WHAT THE TASK REQUIRES | Quote the forum thread on wave versus particle behavior word for word, from "2. They make" to "chose to do it.".

SUPPLIED TEXT |
========================

Wave vs. Particle-Like Behavior

[peter0302]

On the contrary, that thought is anti-creationist. Only an intelligent being could design rules so complex and disjointed. The laws of a universe without a creator should flow as inevitably as 2 + 2 = 4. Otherwise, how can you not see a designer behind them?

 

[monish]

I was referring to DCQE (which I know Copenhagenists think is no big deal), and one of the recent Wheeler-style exerpiments:

http://arxiv.org/pdf/quant-ph/0610241

which I quote:

"The quantum “mystery which cannot go away” (in Feynman’s words) of wave-particle duality is illustrated in a striking way by Wheeler’s delayed-choice GedankenExperiment. "

I'm going to make an observation about the experiment quoted above. Bascially, it splits a beam into two separate paths, then recombines them and looks for interference. If you look for which path was followed, the interference goes away.

Up to this point the experiment would be consistent with a wave description. But then they do two things:

1. They contrive to operate the apparatus "one photon at a time".

2. They make the choice of whether to observe the path AFTER the photon beam has already been split.

It's a very impressive experiment but I have to point out one peculiar aspect which leaves room for a shadow of doubt about the intended conclusion: the interference pattern is NOT based on the path length difference. It's created AFTER the "beams" are recombined using something called a "KDP electro-optic modulator".

(edit:) My mistake: the EOM activates the second beam-splitter. Tilting the beam splitter varies the relative phase. Which takes place at the point of recombination.)

The whole point of the experiment is to show that the beams take one definite path if observed, and both paths simulataneously if not observed: "quantum wierdness". But wouldn't it be more convincing if the observed interference was caused by the path length difference? Yet that's not how they chose to do it.

========================

Items listed in a dataset

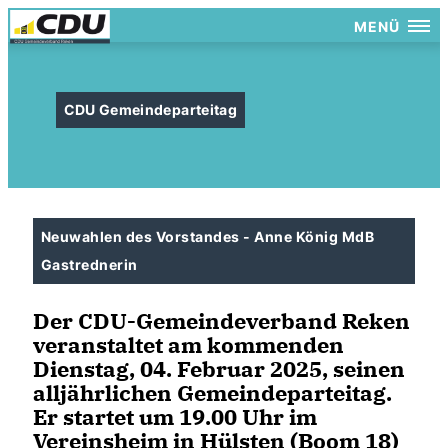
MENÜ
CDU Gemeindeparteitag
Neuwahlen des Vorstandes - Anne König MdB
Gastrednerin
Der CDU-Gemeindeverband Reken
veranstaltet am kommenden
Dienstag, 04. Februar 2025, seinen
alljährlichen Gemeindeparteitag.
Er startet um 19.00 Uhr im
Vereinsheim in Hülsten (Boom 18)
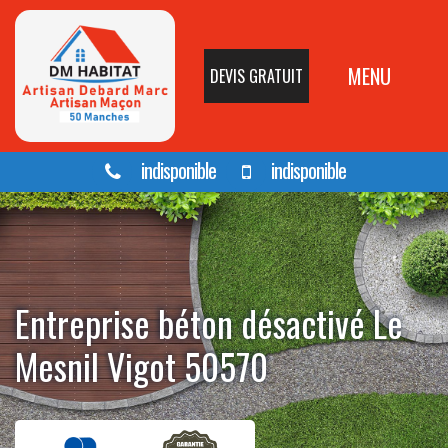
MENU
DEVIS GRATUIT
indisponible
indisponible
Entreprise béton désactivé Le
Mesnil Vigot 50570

========================

ANSWER |
2. They make the choice of whether to observe the path AFTER the photon beam has already been split.

It's a very impressive experiment but I have to point out one peculiar aspect which leaves room for a shadow of doubt about the intended conclusion: the interference pattern is NOT based on the path length difference. It's created AFTER the "beams" are recombined using something called a "KDP electro-optic modulator".

(edit:) My mistake: the EOM activates the second beam-splitter. Tilting the beam splitter varies the relative phase. Which takes place at the point of recombination.)

The whole point of the experiment is to show that the beams take one definite path if observed, and both paths simulataneously if not observed: "quantum wierdness". But wouldn't it be more convincing if the observed interference was caused by the path length difference? Yet that's not how they chose to do it.